My counter example is my sister in law who is very helicopter of her first child, even now that he is over a year old. They've been in small apartments, and have traveled a lot with him in arms(no car, so no car seat). I doubt they have ever used a monitor. I bet if she had had more opportunities to put him in another room to sleep without concern, she'd be more willing to let family play with him in other rooms of my parents' house during holidays.


> it helps lay the foundation for a healthy, non-helicoptering relationship with your kid

I think that's a pretty big exaggeration. "helicopter parenting" usually characterises parents who refuse to/cannot step back from their child's life and let them make decisions on their own.
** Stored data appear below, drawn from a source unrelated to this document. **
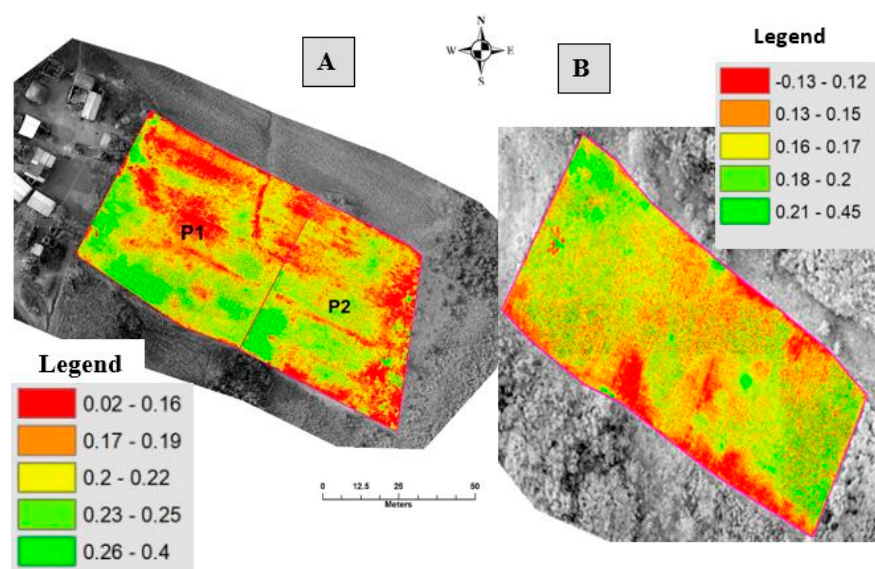
Figure 5. Significant within-plot variability in crop vigour at both study locations. NB: Sample plots A (in Asitey) and B (in Akatawia) were surveyed at 7 and 6 weeks after sowing, respectively. The density and intensity of vegetation present is used to assess vegetation vigour so that the healthier the vegetation, the greener the pixels and vice versa. Thus, the spectrum ranges from 0 to ~0.16 µ m for bare lands / soils, and ~0.17 through ~0.45 µ m for various levels of vegetation vigour. Based on theory and ground-truthing, maize crops typically fall between ~0.20 and ~0.30 µ m (light green pigment) with those above this threshold corresponding to tree canopies and secondary vegetations.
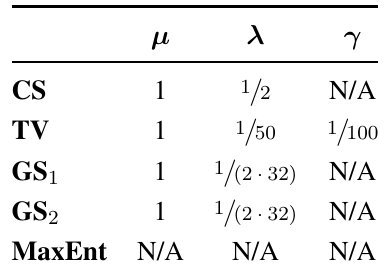
Table 1. Lagrange multiplier values used during reconstruction. The GS reconstructions use the CS parameter values scaled by the number of coefficients per group. The MaxEnt reconstruction does not use Lagrange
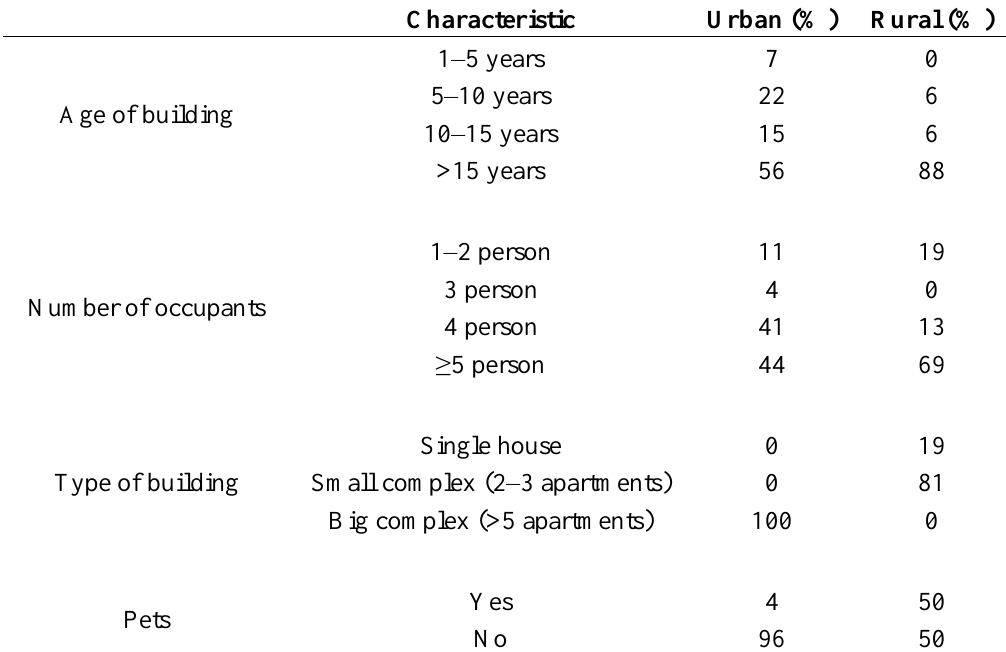
Table 1. Characteristics of the homes under the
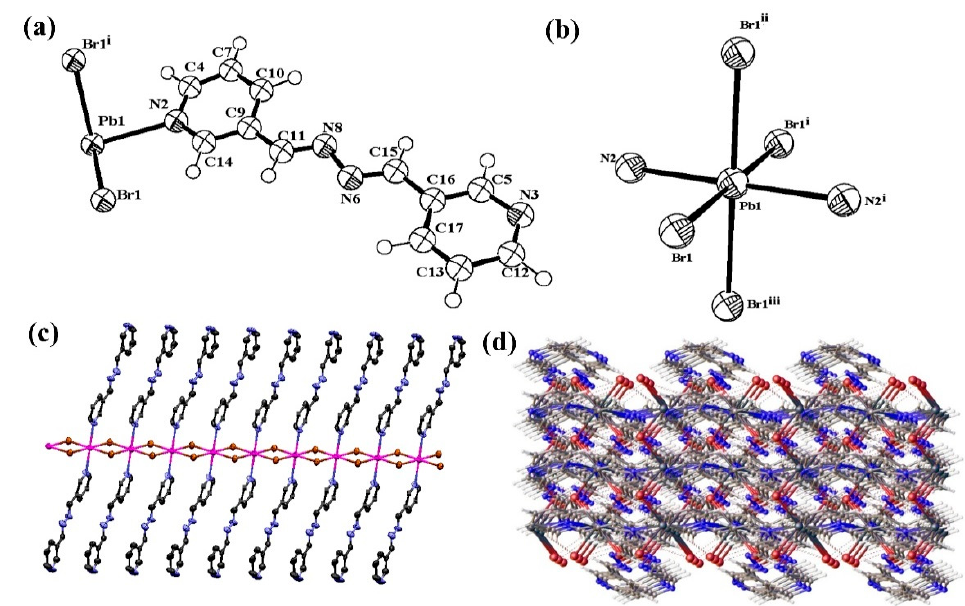
Figure 2. ( a ) Molecular structure of asymmetrical unit ( 1 ). ( b ) Coordination sphere of Pb(II) in 1. ( c ) Fragment of the coordination polymer showing the 1D fish bone metal–organic coordination polymer. ( d ) From 1D architecture to supramolecular 3D coordination polymer via labile interactions (such as aromatic and π – π interaction, H-bonding).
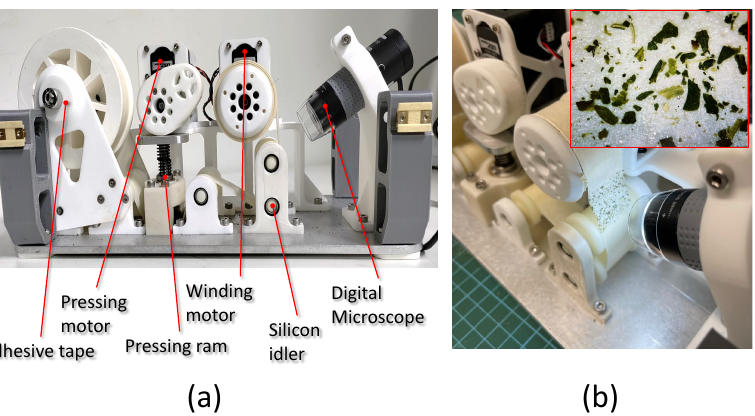
Figure 4. The sample audit sensor with major components ( a ) and the extracted dirt particles under the view of the microscope (the 10 × magnified image captured in the inset) ( b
A sleeping newborn child cannot make decision on it's own - the only acceptable form of parenting is helicopter parenting when your child isn't capable of doing anything for itself!

Sudden Infant Death Syndrome exists. You can hardly blame people for wanting to protect their child from it.


Can a "sudden death syndrome" actually be reversed, or does monitoring just provide better estimates of death time?


Our first daughter stopped breathing, turned purple and didn't come-to for what seemed like an eternity. I can't imagine what would have happened if she was alone during this time.

She was alert when the paramedics showed up, but the subsequent tests at the hospital proved nothing. The cardiologist, nurses, and other doctors all seemed to agree that it was "nearly a SIDS thing" and that we just got lucky.

After that night, and for every night since (2 more kids since then) we've used a breathing monitor. Occasionally I've noticed the kids will go in a "deep sleep", and the monitor will go off a few times during the night, you'll have to reposition them; they'll wince (in their sleep) and carry on. If that's what it takes, then that's what it takes.

From my research after that event, it seems like SIDS is all-encompassing, and the amount of time allowed for an infant to slip into death may play a factor in it's "suddeness".


interesting, wonder if there's a correlation to sleep apnea later in life


Could be, essentially there's a counter that counts seconds between "breaths" felt. Someone who forgets to breathe during sleep could certainly throw red flags on it's rather simplistic design.


I think I understand where you're coming from.

But with our first child we had a near-SIDS experience; nothing terrible came of it, but it definitely shook my core.

Having a baby monitor that tells when it can't feel the baby breathing any more is a complete sanity saver. It's the one and only reason I recommend them.


Um, no.

I really need to hear if/when my newborn is having breathing problems.